I suggest starting with the blindfolded demonstration -- seeing how the timing and placement of his beginnings (e.g. when/where entering, when/where striking, when/where turning, etc.) is actually occurring at a level rarely (if ever) seen before. That skill alone, I would suggest is, is enough to make any martial artist, whatever their slant, say "Whoa!" From the blindfold demonstration, go back to the other demonstrations -- where he is doing jiyu waza -- and you will see this same example of skill, time and time again.

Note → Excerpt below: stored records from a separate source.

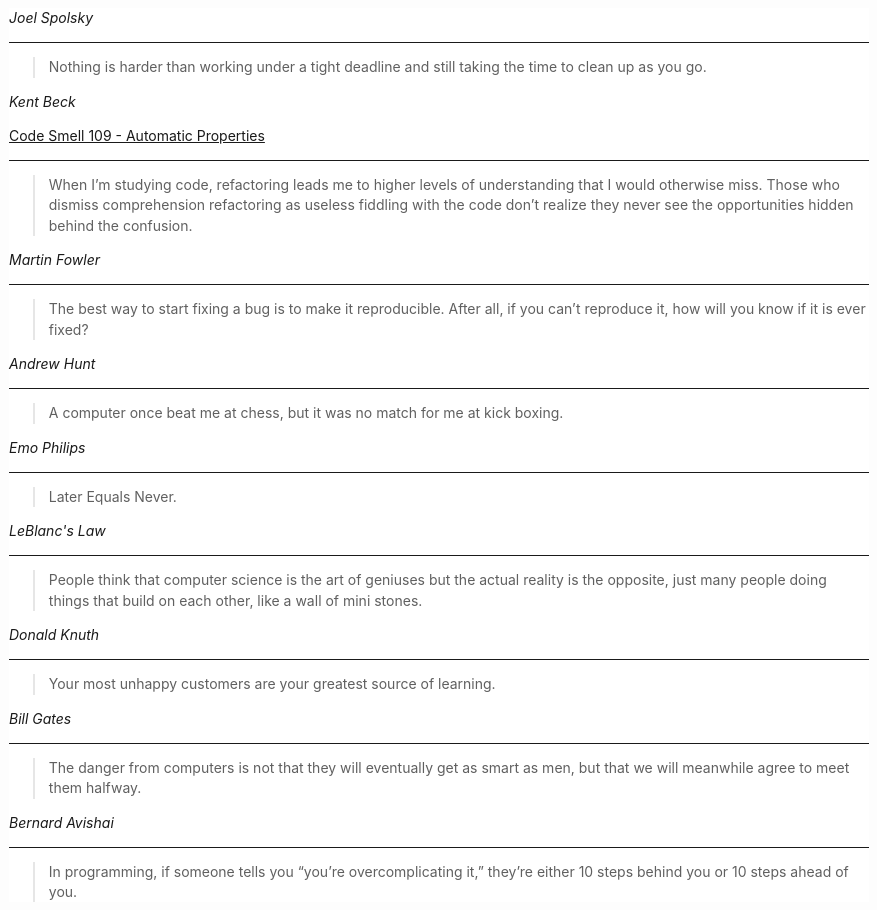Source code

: _Joel Spolsky_

* * *

> Nothing is harder than working under a tight deadline and still taking the time to clean up as you go.

_Kent Beck_

[Code Smell 109 - Automatic Properties](https://maximilianocontieri.com/code-smell-109-automatic-properties)

* * *

> When I’m studying code, refactoring leads me to higher levels of understanding that I would otherwise miss. Those who dismiss comprehension refactoring as useless fiddling with the code don’t realize they never see the opportunities hidden behind the confusion.  

_Martin Fowler_

* * *


> The best way to start fixing a bug is to make it reproducible. After all, if you can’t reproduce it, how will you know if it is ever fixed?

_Andrew Hunt_

* * * 

> A computer once beat me at chess, but it was no match for me at kick boxing.

_Emo Philips_

* * *

> Later Equals Never.

_LeBlanc's Law_

* * * 

> People think that computer science is the art of geniuses but the actual reality is the opposite, just many people doing things that build on each other, like a wall of mini stones.

_Donald Knuth_

* * *

> Your most unhappy customers are your greatest source of learning.

_Bill Gates_

* * *

> The danger from computers is not that they will eventually get as smart as men, but that we will meanwhile agree to meet them halfway.

_Bernard Avishai_

* * *

> In programming, if someone tells you “you’re overcomplicating it,” they’re either 10 steps behind you or 10 steps ahead of you.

Based on the uke reactions, I feel this is what they are trying for, and actually developing. I think, once they get this, they sort of don't care what is actually happening. Perhaps we should not either.
As a side note: Having our slant on Aikido be geared toward law enforcement applications, I would say in some respects we are at the opposite side of where Barrish is on the Aikido spectrum. However, not only for the reasons mentioned above, I can admire what he has accomplished with his practice -- even being motivated by it -- because I can also chime in with Peter here. I too have worked with one of his students in the past. His Aikido is not at all like mine -- not at all. However, it is very clear that he is very skilled and I would allow him to teach at my dojo any day of the week. He has that same natural movement -- moves very much like his teacher (me seeing Barrish for the first time here in this video just now). Additionally, he is one of the nicest gentlemen I have ever met.
Last edited by senshincenter : 01-02-2007 at 07:29 PM.